Here’s how Pro Football Focus rated the draft:

Day 1: Minkah Fitzpatrick is a fantastic fit for any defense, but perhaps even more crucial for the Dolphins in the AFC East as they look to eventually overtake the Patriots. Fitzpatrick excelled in Alabama’s “star” role where he covered well from the slot, played the run as well as any corner, and showed well as a blitzer. Covering tight ends and slot receivers is as valuable as ever in today's NFL and Fitzpatrick is one of the few players in the draft who has already shown that skillset in college. His three-year production was consistent, as he graded between 81.8 and 88.4, doing his best work in 2016 when he picked off six passes and broke up eight more on only 61 targets.

Day 2: Miami continued their theme of winning in between the numbers with the additions of Mike Gesicki and Jerome Baker. Gesicki crushed the NFL combine and he adds a long, athletic option at tight end. He’s not much of a blocker (50.5 run-block grade in 2017 was career-high), but he had the highest contested-catch rate in the nation among tight ends (75.0 percent) and his long frame allows him to make spectacular catches. Baker adds a much-needed athletic linebacker to the mix though he did his best work in 2016 with an 87.7 overall grade that dropped to 80.9 last season. He’s strong in man-coverage looks, but must improve when playing zone.

Day 3: Durham Smythe showed promise as a run-blocker with an 80.2 grade in 2016, but he regressed back to 54.3 last season. Kalen Ballage could become a pass-game weapon as he has good size and athleticism, and his 86.6 receiving grade from 2016 is the number that gives hope that he can become a better pro than college player. He struggled as a runner in college, grading at only 69.2 last season while averaging just 2.8 yards after contact per rush during his career. Quentin Poling graded between 83.0 and 86.8 in all four years of his career and his run-stop percentage of 10.8 ranked 23rdamong linebackers in the draft class in 2017.”

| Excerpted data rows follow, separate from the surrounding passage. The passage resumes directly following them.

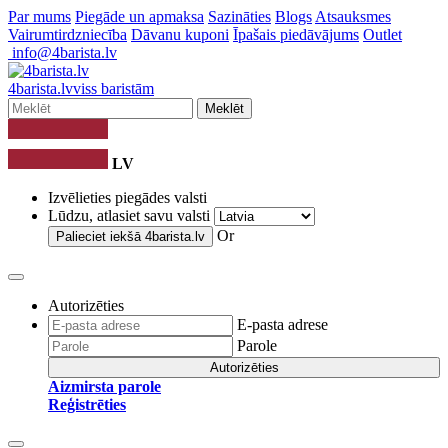
Par mums
Piegāde un apmaksa
Sazināties
Blogs
Atsauksmes
Vairumtirdzniecība
Dāvanu kuponi
Īpašais piedāvājums
Outlet
info@4barista.lv
4
barista
.lv
viss baristām
Meklēt
LV
Izvēlieties piegādes valsti
Lūdzu, atlasiet savu valsti
Or
Palieciet iekšā
4barista.lv
Autorizēties
E-pasta adrese
Parole
Autorizēties
Aizmirsta parole
Reģistrēties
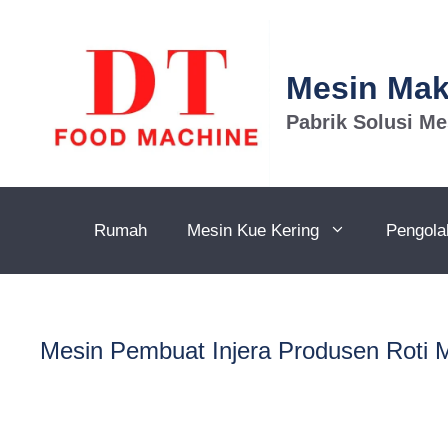
Lewati
ke
konten
Mesin Ma
Pabrik Solusi M
Rumah
Mesin Kue Kering
Pengola
Mesin Pembuat Injera Produsen Roti 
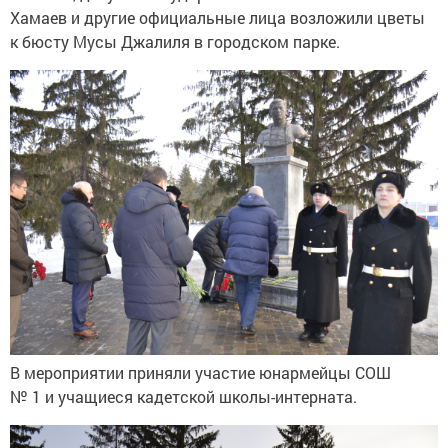
Хамаев и другие официальные лица возложили цветы
к бюсту Мусы Джалиля в городском парке.
В мероприятии приняли участие юнармейцы СОШ
№ 1 и учащиеся кадетской школы-интерната.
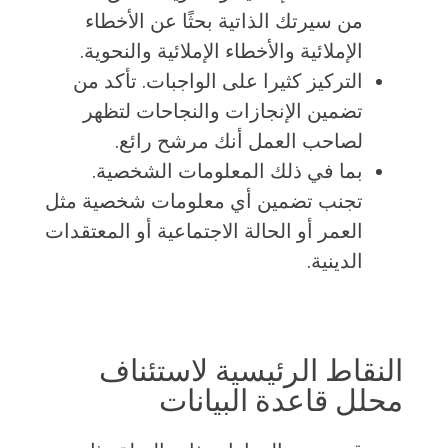
من سيرتك الذاتية بحثًا عن الأخطاء
الإملائية والأخطاء الإملائية والنحوية.
التركيز كثيرا على الواجبات. تأكد من
تضمين الإنجازات والنجاحات لتظهر
لصاحب العمل أنك مرشح رائع.
بما في ذلك المعلومات الشخصية.
تجنب تضمين أي معلومات شخصية مثل
العمر أو الحالة الاجتماعية أو المعتقدات
الدينية.
النقاط الرئيسية لاستئناف
محلل قاعدة البيانات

And there was this from’s Chad Rueter: “I can't blame them for taking Fitzpatrick, though, as he will push Miami's defense -- not just secondary -- to another level. With Julius Thomas no longer on the team, the Dolphins needed to find a tight end. Gesicki is a phenomenal athlete, like Thomas, but scouts were concerned about his long strides preventing him from winning against veteran defenders. He'll be tough to defend against on jump balls, though. Miami needed a linebacker, and Baker can move. They met their top defensive need with that pick. Miami got another tight end in the fourth round, landing a solid blocker/receiver in Smythe. Ballage was a steal in the fourth round, as well, for a team that needed a good, young player at the position behind Frank Gore. They decided not to address the QB position, which may or may not be a good strategy given Ryan Tannehill’s injury history. Offensive and defensive tackle should be high on the priority list when signing undrafted free agents.”